Okulda yaşanan olayları tekrar hatırlatıyoruz:
• İnönü Ortaokulu öğrencileri, İmamhatip Ortaokuluna kayıt yaptırmak için okul müdürü tarafından zorlanmıştır,
• İmamhatip ortaokulundaki bir kız öğrenci müdür yardımcısı tarafından türban takmadığı için sınıfın ortasında azarlanmıştır,
• İmamhatip sınıfları kanuna aykırı bir şekilde kız ve erkek şubeleri olarak ayrılmıştır,
• Bu okulda kanuna aykırı bir şekilde sınıflar seviye sınıfları şeklinde düzenlenmiş, özel deneme sınavları yapılmış, kitaplar yalnızca imamhatip öğrencilerine dağıtılarak öğrenciler açık bir ayrımcılığa tabi tutulmuştur,
• Öğrencilerin müfredat kapsamında yaptıkları ve sevdikleri ünlü kişilerin resimleri olan ev ödevleri “bunlara mı özeniyorsunuz” denilerek okul müdürü tarafından yırtılmış ve çöpe atılmıştır,
• Derslik yapmak için kapatılan laboratuvar ve kütüphane malzemeleri de ortadan kaybolmuştur.
• İddialarımız gün gibi ortadadır ve iddialarımızı asılsız olarak niteleyen Eğitim Bir Sen başkanı da bu iddialarımız yanıt verememiştir.

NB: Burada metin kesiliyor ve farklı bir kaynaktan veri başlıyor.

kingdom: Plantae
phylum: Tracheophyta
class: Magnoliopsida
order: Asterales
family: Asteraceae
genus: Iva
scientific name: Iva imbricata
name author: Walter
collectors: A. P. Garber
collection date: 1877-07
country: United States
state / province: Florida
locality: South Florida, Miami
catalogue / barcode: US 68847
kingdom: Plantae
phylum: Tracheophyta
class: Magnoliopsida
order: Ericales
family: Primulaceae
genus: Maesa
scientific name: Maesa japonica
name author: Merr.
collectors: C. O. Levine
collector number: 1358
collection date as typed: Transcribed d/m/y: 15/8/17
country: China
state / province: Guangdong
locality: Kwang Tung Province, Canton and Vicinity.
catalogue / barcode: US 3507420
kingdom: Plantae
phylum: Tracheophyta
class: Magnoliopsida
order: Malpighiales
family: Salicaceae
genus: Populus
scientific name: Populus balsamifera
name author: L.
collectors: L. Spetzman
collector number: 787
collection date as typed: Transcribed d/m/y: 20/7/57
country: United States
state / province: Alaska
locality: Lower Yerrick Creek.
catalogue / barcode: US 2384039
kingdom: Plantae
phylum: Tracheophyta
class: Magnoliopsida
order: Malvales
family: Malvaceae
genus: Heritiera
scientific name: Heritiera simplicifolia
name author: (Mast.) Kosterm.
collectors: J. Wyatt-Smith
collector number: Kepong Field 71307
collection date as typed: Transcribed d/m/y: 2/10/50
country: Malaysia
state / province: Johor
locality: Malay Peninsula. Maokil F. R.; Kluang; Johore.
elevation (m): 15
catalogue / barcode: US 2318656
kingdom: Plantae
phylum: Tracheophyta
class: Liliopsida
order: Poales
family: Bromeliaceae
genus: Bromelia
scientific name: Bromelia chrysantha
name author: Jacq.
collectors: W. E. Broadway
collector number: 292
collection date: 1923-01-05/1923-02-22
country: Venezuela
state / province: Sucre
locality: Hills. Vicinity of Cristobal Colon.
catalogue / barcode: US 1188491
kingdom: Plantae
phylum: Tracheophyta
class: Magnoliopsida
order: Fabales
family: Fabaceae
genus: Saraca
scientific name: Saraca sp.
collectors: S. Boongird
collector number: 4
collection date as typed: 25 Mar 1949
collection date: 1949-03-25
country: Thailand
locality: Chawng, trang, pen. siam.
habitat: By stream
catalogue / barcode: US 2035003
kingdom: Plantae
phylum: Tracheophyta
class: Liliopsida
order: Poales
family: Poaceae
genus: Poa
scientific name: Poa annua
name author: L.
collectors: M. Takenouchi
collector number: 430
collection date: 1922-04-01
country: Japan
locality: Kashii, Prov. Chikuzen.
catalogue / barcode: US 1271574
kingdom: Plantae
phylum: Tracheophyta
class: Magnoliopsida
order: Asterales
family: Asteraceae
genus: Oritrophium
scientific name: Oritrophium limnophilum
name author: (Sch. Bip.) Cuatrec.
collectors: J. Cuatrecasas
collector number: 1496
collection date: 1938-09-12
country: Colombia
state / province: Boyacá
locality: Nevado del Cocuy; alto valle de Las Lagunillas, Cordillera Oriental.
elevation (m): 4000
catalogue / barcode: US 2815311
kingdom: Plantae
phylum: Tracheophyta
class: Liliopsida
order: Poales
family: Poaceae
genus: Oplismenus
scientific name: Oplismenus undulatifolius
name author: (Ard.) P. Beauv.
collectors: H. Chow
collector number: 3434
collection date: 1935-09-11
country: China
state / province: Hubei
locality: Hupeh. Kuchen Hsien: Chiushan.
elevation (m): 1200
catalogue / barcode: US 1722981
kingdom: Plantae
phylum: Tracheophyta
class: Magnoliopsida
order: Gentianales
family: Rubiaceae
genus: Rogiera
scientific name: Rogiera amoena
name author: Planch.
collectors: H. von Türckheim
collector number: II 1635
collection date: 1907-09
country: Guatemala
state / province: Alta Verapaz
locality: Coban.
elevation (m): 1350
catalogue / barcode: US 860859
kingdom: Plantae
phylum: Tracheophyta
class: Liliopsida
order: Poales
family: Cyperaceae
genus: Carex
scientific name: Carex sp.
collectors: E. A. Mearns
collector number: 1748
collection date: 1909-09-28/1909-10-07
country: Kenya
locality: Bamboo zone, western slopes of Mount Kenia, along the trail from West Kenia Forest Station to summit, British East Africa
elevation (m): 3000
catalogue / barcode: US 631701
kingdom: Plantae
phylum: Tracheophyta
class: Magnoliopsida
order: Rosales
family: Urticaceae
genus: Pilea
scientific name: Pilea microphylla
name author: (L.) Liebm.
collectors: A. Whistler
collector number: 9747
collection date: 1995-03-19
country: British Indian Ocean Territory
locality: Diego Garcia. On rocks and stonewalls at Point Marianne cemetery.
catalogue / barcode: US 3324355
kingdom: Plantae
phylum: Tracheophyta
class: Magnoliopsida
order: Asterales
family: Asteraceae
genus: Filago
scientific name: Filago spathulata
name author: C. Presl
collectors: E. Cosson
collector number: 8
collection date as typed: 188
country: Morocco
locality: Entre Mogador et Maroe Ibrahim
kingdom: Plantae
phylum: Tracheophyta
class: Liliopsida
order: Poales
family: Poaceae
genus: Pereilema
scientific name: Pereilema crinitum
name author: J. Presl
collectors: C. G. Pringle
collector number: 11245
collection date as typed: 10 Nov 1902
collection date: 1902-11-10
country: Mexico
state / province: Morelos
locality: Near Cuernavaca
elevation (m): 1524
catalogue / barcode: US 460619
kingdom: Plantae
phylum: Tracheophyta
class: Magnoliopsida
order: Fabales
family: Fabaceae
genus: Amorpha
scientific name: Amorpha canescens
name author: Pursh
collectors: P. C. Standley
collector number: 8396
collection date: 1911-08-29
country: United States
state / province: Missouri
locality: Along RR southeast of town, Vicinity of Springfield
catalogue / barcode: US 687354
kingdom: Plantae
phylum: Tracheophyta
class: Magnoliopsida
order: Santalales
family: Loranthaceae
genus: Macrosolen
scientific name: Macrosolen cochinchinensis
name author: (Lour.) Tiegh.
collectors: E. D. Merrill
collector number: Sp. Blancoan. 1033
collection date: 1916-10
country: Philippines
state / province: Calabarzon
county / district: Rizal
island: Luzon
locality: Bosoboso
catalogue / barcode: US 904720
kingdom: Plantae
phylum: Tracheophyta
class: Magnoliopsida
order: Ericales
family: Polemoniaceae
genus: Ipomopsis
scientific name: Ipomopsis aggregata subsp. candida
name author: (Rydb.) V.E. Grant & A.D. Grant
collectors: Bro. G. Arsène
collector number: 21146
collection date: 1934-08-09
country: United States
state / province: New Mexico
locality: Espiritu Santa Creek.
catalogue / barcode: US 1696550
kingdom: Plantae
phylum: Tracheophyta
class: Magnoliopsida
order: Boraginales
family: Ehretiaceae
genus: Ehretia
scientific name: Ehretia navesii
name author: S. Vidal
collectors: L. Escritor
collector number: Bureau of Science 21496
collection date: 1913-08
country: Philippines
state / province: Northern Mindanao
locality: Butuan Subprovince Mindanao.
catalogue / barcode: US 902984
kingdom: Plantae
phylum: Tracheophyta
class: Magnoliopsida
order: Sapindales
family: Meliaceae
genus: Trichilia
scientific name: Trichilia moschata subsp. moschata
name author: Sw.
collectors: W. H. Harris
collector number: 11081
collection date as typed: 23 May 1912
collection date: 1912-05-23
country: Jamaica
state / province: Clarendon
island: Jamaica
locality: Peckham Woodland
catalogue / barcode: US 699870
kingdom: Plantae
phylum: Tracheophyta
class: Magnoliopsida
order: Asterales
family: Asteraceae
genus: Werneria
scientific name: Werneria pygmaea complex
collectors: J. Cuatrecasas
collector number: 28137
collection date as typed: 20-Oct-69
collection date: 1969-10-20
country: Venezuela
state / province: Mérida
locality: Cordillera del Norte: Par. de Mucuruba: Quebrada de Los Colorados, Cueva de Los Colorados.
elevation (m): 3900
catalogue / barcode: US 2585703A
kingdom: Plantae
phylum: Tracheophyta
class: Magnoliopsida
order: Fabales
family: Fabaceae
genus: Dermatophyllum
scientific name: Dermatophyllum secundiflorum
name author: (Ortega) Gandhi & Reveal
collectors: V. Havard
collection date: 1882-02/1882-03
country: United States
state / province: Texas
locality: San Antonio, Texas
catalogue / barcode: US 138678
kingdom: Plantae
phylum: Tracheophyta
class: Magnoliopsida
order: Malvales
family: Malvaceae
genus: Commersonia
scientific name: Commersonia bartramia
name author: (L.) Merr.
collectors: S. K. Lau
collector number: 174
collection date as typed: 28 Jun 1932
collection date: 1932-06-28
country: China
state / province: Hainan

Yaşanan bu skandallara rağmen, kentimizin eğitimini yöneten İl Milli Eğitim Müdürünün iddialarımızın kamuoyuna yansımasının üzerinden geçen 12 günlük süre boyunca kılını kıpırdatmadan odasında oturması da ayrı bir skandaldır. 
Mersin’de yaşanan benzer olayda kız ve erkek öğrencilerin sıralarını ayıran okul müdürü 3 gün içinde görevden alınmış, ama Bursa’da kız ve erkek öğrencilerin sınıflarını ayıran okul müdürü görevine devam etmektedir. Üstelik o müdür bu sendika ile birlikte öğretmenleri, öğrencileri ve velileri kışkırtmaya devam etmektedir.
Mersin İl Milli Eğitim Müdürü Adem KOCA “Devletimizin eğitim sistemi bellidir, kimse isteğine göre bunu değiştiremez” diyerek soruşturmanın selameti açısından okul müdürüne görevden el çektirirken, Bursa İl Milli Eğitim Müdürü Veli SARIKAYA iddiaların örtbas edilmesini mi beklemektedir?
Mersin’de eğitim devletin kanunlarına göre yönetilirken Bursa’da hangi kanunlar geçerlidir?
Kentimizin en yetkili mülki amiri olan Bursa Valimiz Sayın İzzettin KÜÇÜK’e sesleniyoruz:
Bu okulda Anayasa ihlal ediliyor, bu okulda milli eğitim temel yasası ihlal ediliyor,
Okul müdürü ve Eğitim Birsen tarafından bu okuldaki skandalların üzeri örtülmeye çalışılıyor,
Öğretmenler, veliler ve öğrenciler kamplaştırılıyor, gergin okul ortamı çocuklarımızı olumsuz etkiliyor.
Okulda ve mahallede yaratılan gerginlik nedeniyle şu andan itibaren yaşanacak olan bütün olumsuzlukların sorumlusu okul müdürü, eğitim bir sen başkanı ve il milli eğitim müdürü olacaktır.
Bilimden ve pedagojiden nasibini alamamış, ideolojik hezeyanlarla ve psikolojik saplantılarla hareket eden Eğitim Bir Sen başkanına da Mevlana’nın uyarısını hatırlatmak isteriz. Bilmediği olaylar hakkında bilir gibi konuşanlara “Biliyorsan konuş seni alim saysınlar, bilmiyorsan sus da bari adam saysınlar” diye nasihat etmiştir.